Se vuoi qualcosa di più pratico, ho sentito dire che molta gente se la cava bene con "Burnout - La prevenzione dell'esaurimento" di Matthias Burisch, ma non ho idea di quanto sia ancora attuale. Per quanto riguarda i romanzi non posso dirti granché, lì ho dovuto essere onesta e passo - dipende sicuramente da quali sono i tuoi gusti. Ma trovo importante una cosa: cerca di capire anche se hai davvero bisogno di un libro adesso o se quello che ti serve è piuttosto una pausa. A volte leggere stesso diventa una pressione quando sei già così esaurita.

Da me ha aiutato meno un singolo libro, piuttosto la combinazione di qualcosa di pratico e qualcosa che mi distraesse. "The Body Keeps the Score" di van der Kolk mi ha spiegato i fondamenti biologici del perché ci si sente così esausti - in qualche modo ha dato senso alla cosa. Nel frattempo ho passato molto tempo con i romanzi, che semplicemente ti portano in un'altra testa invece di stare sempre a rimuginare sul proprio problema. La combinazione di comprensione + pausa mentale mi ha giovato personalmente più di quanto non mi abbiano fatto i semplici manuali sul "pensiero positivo".

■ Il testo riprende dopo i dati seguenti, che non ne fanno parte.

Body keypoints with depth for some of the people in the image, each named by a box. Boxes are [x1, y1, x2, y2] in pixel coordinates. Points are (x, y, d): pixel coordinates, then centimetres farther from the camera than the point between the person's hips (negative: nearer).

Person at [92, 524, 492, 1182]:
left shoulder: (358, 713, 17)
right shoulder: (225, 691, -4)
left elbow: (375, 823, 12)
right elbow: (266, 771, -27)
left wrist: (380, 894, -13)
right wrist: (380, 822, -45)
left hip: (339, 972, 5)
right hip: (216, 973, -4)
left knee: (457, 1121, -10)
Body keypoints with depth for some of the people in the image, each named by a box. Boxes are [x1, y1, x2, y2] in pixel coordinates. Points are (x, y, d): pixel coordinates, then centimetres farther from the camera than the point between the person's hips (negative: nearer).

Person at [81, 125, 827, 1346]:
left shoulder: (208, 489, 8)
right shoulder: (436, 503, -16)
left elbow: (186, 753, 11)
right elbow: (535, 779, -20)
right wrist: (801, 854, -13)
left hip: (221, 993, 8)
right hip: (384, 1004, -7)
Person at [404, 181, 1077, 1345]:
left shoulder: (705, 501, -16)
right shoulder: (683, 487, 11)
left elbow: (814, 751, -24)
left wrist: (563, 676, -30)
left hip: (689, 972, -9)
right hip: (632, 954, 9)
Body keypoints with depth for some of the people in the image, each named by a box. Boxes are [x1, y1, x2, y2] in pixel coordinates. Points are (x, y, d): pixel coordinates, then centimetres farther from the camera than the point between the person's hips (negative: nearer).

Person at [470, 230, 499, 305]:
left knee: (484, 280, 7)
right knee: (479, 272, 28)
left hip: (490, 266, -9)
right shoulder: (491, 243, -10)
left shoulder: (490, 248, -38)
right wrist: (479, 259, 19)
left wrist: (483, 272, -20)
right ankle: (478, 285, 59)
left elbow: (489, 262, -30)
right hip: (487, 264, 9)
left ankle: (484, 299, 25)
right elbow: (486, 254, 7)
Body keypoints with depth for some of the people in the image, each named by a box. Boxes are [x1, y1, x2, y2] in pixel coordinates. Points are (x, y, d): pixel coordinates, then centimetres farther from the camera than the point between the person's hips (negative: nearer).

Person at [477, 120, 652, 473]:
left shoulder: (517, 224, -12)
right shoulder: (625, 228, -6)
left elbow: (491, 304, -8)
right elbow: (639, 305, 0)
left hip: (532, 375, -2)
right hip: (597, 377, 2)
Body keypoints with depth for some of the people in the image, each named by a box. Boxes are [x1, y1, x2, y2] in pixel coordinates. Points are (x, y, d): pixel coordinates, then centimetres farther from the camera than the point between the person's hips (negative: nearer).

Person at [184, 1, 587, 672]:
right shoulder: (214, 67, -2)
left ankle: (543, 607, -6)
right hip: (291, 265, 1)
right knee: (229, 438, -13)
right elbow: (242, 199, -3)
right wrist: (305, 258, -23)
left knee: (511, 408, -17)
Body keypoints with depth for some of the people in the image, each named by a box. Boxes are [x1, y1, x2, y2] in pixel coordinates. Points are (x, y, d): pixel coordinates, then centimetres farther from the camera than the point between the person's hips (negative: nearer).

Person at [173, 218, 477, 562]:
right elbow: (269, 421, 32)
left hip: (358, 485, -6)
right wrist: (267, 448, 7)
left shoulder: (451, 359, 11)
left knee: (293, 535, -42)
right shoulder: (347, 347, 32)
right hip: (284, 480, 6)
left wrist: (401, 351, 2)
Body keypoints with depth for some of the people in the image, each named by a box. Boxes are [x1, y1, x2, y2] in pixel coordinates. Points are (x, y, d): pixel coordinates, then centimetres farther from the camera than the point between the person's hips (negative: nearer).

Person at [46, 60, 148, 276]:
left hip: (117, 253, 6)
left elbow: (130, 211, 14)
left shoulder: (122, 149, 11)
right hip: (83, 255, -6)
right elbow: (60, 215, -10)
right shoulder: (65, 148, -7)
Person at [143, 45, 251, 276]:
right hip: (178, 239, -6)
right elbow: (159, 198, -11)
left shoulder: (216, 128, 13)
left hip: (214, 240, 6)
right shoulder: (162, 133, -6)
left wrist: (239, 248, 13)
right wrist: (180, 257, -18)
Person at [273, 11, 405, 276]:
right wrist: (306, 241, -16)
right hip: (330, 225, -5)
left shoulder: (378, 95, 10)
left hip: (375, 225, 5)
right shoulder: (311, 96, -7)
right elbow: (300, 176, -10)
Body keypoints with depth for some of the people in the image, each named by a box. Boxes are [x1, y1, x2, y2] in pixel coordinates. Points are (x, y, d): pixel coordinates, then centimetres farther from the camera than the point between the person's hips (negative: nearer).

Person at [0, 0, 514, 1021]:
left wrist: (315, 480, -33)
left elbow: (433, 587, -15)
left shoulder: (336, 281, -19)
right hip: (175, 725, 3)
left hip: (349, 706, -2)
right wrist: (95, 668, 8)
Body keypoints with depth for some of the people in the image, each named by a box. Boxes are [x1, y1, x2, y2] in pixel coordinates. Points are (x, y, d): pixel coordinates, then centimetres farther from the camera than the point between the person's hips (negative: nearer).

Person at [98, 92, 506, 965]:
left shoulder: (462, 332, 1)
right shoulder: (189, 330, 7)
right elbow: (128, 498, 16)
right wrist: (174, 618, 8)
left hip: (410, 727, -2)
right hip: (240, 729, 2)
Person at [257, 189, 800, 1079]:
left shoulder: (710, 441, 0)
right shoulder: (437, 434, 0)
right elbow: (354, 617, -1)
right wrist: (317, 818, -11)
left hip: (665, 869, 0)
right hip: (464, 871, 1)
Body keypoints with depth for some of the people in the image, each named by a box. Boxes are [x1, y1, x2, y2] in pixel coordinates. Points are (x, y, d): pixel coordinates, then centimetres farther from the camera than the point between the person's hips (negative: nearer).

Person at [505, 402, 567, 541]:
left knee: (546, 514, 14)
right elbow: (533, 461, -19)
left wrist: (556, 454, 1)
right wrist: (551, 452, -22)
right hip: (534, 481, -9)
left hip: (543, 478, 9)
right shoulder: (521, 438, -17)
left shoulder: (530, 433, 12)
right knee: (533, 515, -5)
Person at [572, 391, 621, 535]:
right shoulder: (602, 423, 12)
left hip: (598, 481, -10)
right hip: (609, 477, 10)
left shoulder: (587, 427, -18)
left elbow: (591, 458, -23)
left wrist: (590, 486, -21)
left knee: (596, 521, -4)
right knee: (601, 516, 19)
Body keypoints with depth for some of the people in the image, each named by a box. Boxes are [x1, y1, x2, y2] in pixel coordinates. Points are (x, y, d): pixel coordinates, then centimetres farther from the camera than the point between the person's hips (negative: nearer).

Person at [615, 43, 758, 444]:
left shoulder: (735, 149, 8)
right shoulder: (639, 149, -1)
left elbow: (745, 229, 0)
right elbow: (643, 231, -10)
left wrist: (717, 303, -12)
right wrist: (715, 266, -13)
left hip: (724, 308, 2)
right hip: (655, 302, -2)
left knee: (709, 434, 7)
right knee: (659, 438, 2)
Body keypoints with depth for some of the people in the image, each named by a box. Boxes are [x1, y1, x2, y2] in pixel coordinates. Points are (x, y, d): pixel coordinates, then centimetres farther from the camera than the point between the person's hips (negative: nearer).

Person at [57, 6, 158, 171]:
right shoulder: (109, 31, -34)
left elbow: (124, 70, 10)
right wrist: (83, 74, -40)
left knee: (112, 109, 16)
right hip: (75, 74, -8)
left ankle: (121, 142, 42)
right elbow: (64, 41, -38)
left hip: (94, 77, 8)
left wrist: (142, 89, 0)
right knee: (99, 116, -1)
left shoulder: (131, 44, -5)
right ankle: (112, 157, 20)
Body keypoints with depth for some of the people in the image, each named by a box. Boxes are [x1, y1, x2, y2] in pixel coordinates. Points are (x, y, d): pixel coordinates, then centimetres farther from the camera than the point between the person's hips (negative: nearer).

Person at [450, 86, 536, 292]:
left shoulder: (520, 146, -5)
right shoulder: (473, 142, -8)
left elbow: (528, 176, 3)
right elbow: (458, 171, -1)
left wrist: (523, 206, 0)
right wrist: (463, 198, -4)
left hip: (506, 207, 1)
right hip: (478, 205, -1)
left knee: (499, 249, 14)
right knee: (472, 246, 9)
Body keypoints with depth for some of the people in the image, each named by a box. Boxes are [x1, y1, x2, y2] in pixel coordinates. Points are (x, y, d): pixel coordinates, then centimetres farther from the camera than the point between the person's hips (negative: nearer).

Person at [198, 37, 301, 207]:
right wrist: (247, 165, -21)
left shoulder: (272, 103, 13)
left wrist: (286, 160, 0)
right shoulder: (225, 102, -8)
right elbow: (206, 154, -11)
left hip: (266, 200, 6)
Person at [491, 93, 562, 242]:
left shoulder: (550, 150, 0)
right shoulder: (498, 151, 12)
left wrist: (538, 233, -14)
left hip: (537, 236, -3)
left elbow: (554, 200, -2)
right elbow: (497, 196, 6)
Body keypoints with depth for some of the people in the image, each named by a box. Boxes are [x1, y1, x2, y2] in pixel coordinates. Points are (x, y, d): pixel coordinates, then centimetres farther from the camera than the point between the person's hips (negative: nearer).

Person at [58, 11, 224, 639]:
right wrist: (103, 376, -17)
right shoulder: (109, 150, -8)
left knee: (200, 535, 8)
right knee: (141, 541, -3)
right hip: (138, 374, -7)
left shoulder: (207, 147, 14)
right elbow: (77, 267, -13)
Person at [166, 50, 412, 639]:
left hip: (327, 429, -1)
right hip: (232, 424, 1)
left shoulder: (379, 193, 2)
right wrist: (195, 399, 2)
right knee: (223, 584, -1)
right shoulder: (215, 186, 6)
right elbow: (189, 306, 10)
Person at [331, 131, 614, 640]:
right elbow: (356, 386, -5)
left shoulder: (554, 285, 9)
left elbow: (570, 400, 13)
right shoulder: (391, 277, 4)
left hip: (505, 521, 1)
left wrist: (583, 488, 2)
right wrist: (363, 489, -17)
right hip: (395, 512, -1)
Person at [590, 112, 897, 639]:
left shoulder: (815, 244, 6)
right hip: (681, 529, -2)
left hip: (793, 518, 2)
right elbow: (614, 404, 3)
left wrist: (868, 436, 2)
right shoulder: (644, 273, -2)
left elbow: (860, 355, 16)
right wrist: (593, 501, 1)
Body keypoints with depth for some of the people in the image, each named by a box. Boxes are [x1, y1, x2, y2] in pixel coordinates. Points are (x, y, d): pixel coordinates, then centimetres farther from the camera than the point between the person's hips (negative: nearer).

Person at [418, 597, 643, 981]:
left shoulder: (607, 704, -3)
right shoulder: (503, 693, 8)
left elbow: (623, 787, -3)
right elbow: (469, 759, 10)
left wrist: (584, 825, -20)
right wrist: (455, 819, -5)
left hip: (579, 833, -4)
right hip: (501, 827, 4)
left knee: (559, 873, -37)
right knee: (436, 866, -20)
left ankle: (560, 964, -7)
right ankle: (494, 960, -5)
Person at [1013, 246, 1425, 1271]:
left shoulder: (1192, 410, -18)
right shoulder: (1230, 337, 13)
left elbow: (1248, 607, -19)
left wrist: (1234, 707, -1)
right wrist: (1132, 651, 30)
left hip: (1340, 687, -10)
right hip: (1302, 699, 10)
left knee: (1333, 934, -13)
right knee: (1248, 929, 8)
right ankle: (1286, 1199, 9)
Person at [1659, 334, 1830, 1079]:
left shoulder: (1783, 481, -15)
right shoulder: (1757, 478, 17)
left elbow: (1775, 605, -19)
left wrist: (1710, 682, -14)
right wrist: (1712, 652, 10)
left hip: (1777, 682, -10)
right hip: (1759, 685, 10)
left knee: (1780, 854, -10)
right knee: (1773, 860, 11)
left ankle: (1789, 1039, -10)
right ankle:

Se accorgi che leggere da solo non basta, prova a stare all'aperto mentre leggi - nel parco o in giardino - invece di chiuderti in casa. Per me questo mix di input e aria fresca ha dato molto più di quanto non faccia consumare solo la teoria.

Altrimenti: alcuni giurano su "Burnout: Das Ausbrennen von innen" di Schaufeli, ma onestamente anche robe più leggere come saggi o perfino fumetti autobiografici sul tema della salute mentale sono meno snervanti quando sei già al limite. A volte hai semplicemente bisogno di qualcosa che non sia così cognitivamente faticoso.